Machine-learning algorithms, especially classifiers, are becoming prevalent in safety and security-critical applications. The susceptibility of some types of classifiers to being evaded by adversarial input data has been explored in domains such as
spam filtering, but with the rapid growth in adoption of machine learning in multiple application domains amplifies the extent and severity of this vulnerability landscape. We propose to (1) develop predictive metrics that characterize the degree to which a
neural-network-based image classifier used in domains such as face recognition (say, for surveillance and authentication) can be evaded through attacks that are both practically realizable and inconspicuous, and (2) develop methods that make these classifiers, and the applications that incorporate them, robust to such interference. We will examine how to manipulate images to fool classifiers in various ways, and how to do so in a way that escapes the suspicion of even human onlookers. Armed with this
understanding of the weaknesses of popular classifiers and their modes of use, we will develop explanations of model behavior to help identify the presence of a likely attack; and generalize these explanations to harden models against future attacks.

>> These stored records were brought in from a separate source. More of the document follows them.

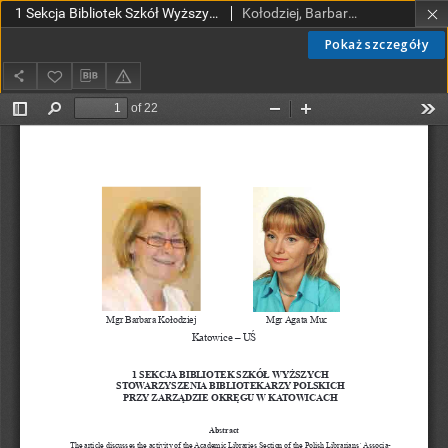
1 Sekcja Bibliotek Szkół Wyższych Stowarzyszenia Bibliotekarzy Polskich przy Zarządzie Okręgu w Katowicach
Kołodziej, Barbara; Muc, Agata
Pokaż szczegóły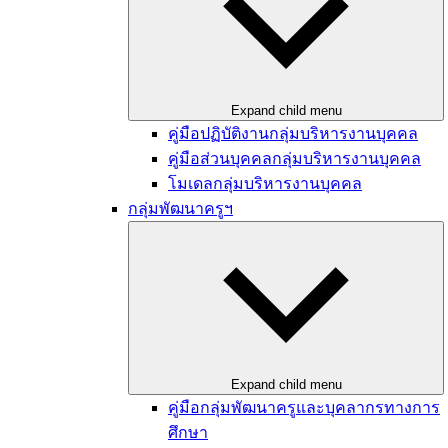
Expand child menu
คู่มือปฏิบัติงานกลุ่มบริหารงานบุคคล
คู่มือส่วนบุคคลกลุ่มบริหารงานบุคคล
โมเดลกลุ่มบริหารงานบุคคล
กลุ่มพัฒนาครูฯ
Expand child menu
คู่มือกลุ่มพัฒนาครูและบุคลากรทางการ
ศึกษา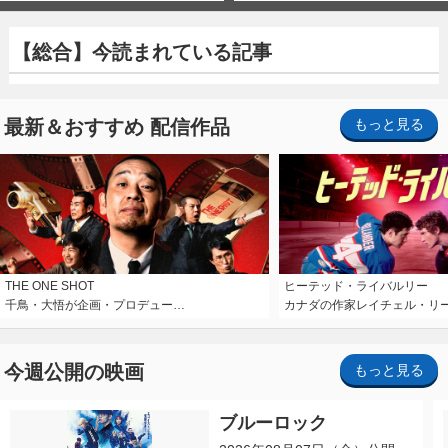
【総合】今読まれている記事
最新＆おすすめ 配信作品
もっと見る
THE ONE SHOT
ヒーテッド・ライバルリー
千鳥・大悟が企画・プロデュー…
カナダの作家レイチェル・リ
今週公開の映画
もっと見る
ブルーロック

Lujo Bauer is an Associate Professor in the Electrical and Computer Engineering Department and in the Institute for Software Research at Carnegie Mellon University. He received his B.S. in Computer Science from Yale University in 1997 and his Ph.D., also in Computer Science, from Princeton University in 2003.
Dr. Bauer's research interests span many areas of computer security and privacy, and include building usable access-control systems with sound theoretical underpinnings, developing languages and systems for run-time enforcement of security policies on programs, and generally narrowing the gap between a formal model and a practical, usable system. His recent work focuses on developing tools and guidance to help users stay safer online and in examining how advances in machine learning can lead to a more secure future.
Dr. Bauer served as the program chair for the flagship computer security conferences of the IEEE (S&P 2015) and the Internet Society (NDSS 2014) and is an associate editor of ACM Transactions on Information and System Security.